Two factory workers, Bridgette and Paula, dream and talk about finding happiness, a comfortable home and a good man. They realize their quest will be as hard as work at the factory. Brigette subordinates her feelings and goes for Heinz, a young, plump, up-and-coming businessman. With Paula, feelings and dreams become confused. She gets pregnant by Erich, the forestry worker. He's handsome, so they marry.

Bridgette gets it right. Paula gets it wrong.


Women as Lovers is undoubtedly a book by Elfriede Jelinek. It is my third read of one of her novels [my first being The Piano Teacher and my second being Lust]. While I am, loosely, familiar with her writing style, I never acclimate to her use of satire and dynamic wordplay [also shout out to the people who translate her books]. I continually appreciate the honesty Jelinek conveys through cynicism and the almost flippant tone in which she writes. I always end up feeling read to filth by her throughout various points of her novels. Rarely does she show empathy to her characters, but she’s not quite apathetic either. She writes from a condition that I can only describe as “exhaustively knowing better".

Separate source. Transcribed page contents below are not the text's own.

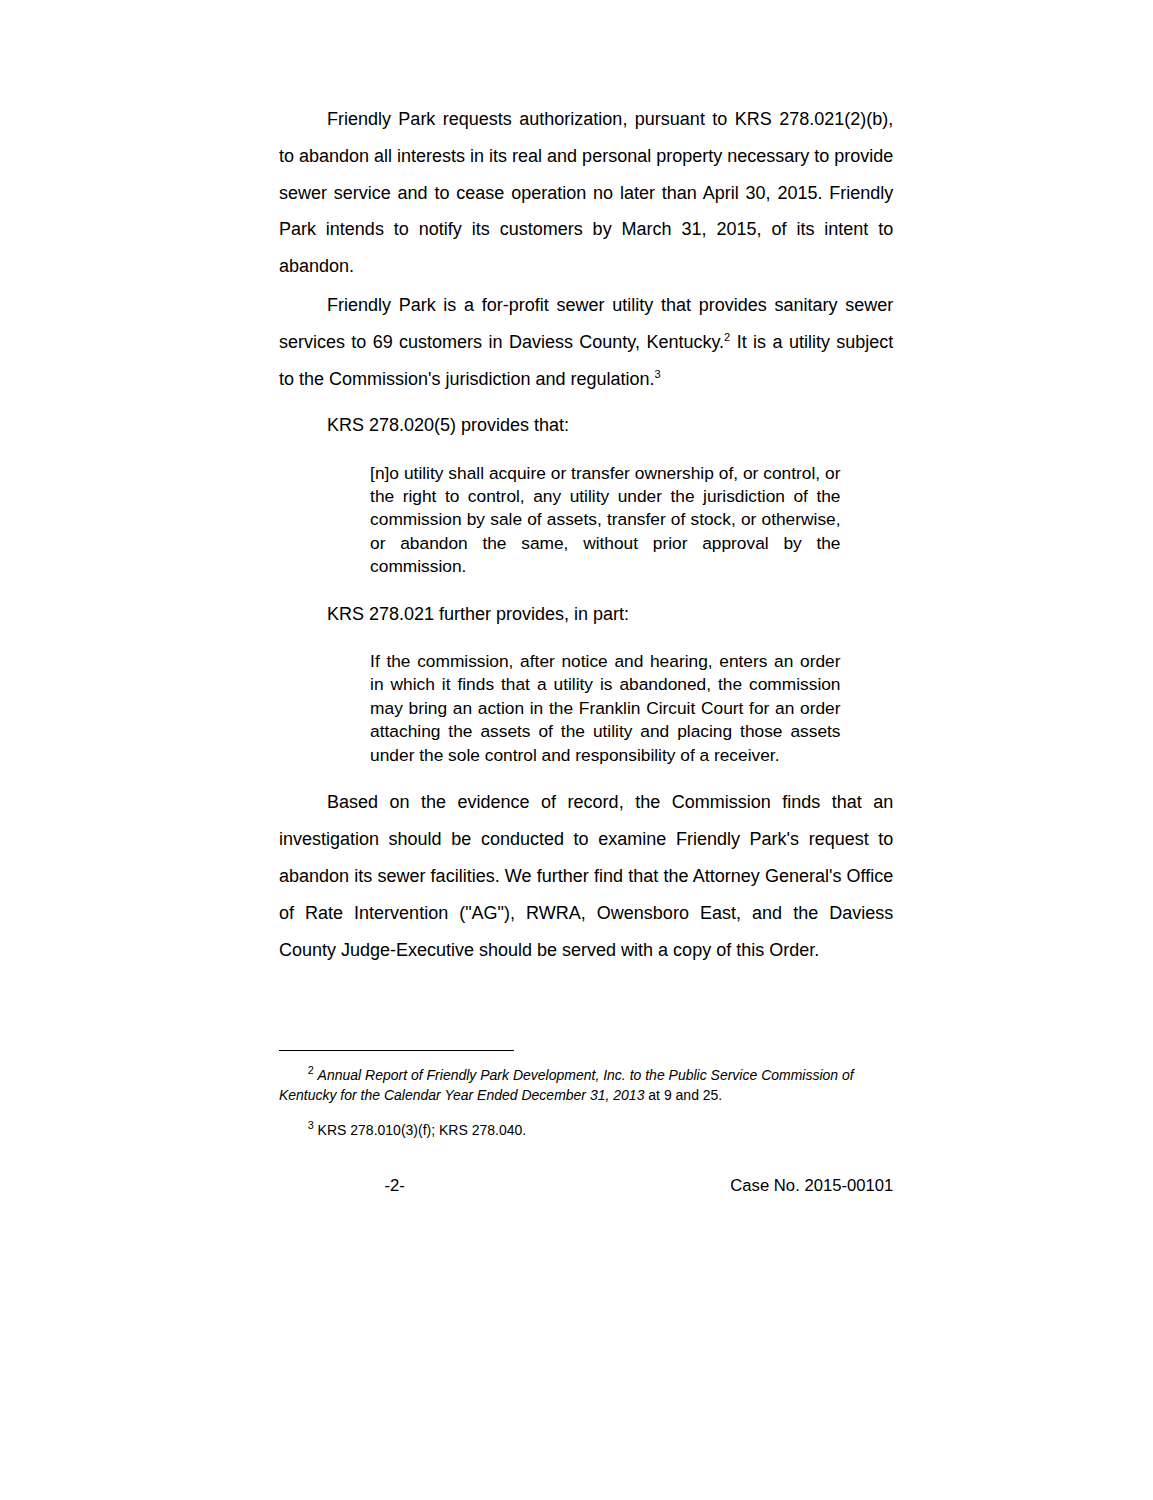Friendly Park requests authorization, pursuant to KRS 278.021(2)(b), to abandon all interests in its real and personal property necessary to provide sewer service and to cease operation no later than April 30, 2015. Friendly Park intends to notify its customers by March 31, 2015, of its intent to abandon.
Friendly Park is a for-profit sewer utility that provides sanitary sewer services to 69 customers in Daviess County, Kentucky.2 It is a utility subject to the Commission's jurisdiction and regulation.3
KRS 278.020(5) provides that:
[n]o utility shall acquire or transfer ownership of, or control, or the right to control, any utility under the jurisdiction of the commission by sale of assets, transfer of stock, or otherwise, or abandon the same, without prior approval by the commission.
KRS 278.021 further provides, in part:
If the commission, after notice and hearing, enters an order in which it finds that a utility is abandoned, the commission may bring an action in the Franklin Circuit Court for an order attaching the assets of the utility and placing those assets under the sole control and responsibility of a receiver.
Based on the evidence of record, the Commission finds that an investigation should be conducted to examine Friendly Park's request to abandon its sewer facilities. We further find that the Attorney General's Office of Rate Intervention ("AG"), RWRA, Owensboro East, and the Daviess County Judge-Executive should be served with a copy of this Order.
2 Annual Report of Friendly Park Development, Inc. to the Public Service Commission of Kentucky for the Calendar Year Ended December 31, 2013 at 9 and 25.
3 KRS 278.010(3)(f); KRS 278.040.
-2-
Case No. 2015-00101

Structurally, Jelinek did not follow the expected grammatical rule of capitalization at the beginning of sentences or proper nouns. This visual stylistic approach did much work in further conveying the emotional pressures each main character felt from one another, as though they were perpetually under the weight of their circumstances. Along with this, the main characters, Paula, Bridgette, Erich, Heinz, and Susi, are the only characters named, creating a dichotomy between their importance to the plot and their lack of personhood and awareness. The absence of a name for the parents of the main characters helps contrast this key detail. This illustrates that the parents are only reactive toward their children, not fully affected by them. They are merely external forces and not worth fleshing into beings. Other actors largely irrelevant to the main characters, besides interactions with their presence or physicality, also receive this same treatment with no descriptors. This brought a significant sense of isolation to the story, especially to Bridgette and Paula. The only things that affect them most coincide with their pursuit of a liberated life. There is no other option.

Throughout Women as Lovers, I found myself relating often to the thought processes of 15-year-old Paula, one of the main characters. I have feelings of entitlement to an intrinsically positive and beautiful romance, similar to that of Paula towards Erich. Girls and women eat this fantasy up. This is the same appetite and need for male validation that is unconsciously felt by everyone and requires serious recognition, self-motivation and intention to quell. I have had a similar experience of falling in love and wanting to give up my life for a man with the end goal of bearing children. Obviously, a femme woman's existence only receives purpose when she belongs to someone else's livelihood. It is peculiar to think that the desire to be a “good woman" completely overrides a woman's personhood to the point that it could, and would, derail her from the reliability of being educated and independent [of course, this is spoken within the circumstance that a woman can be her own liberator]. In the end, the only difference between Paula and me was that I have had sufficient sex education.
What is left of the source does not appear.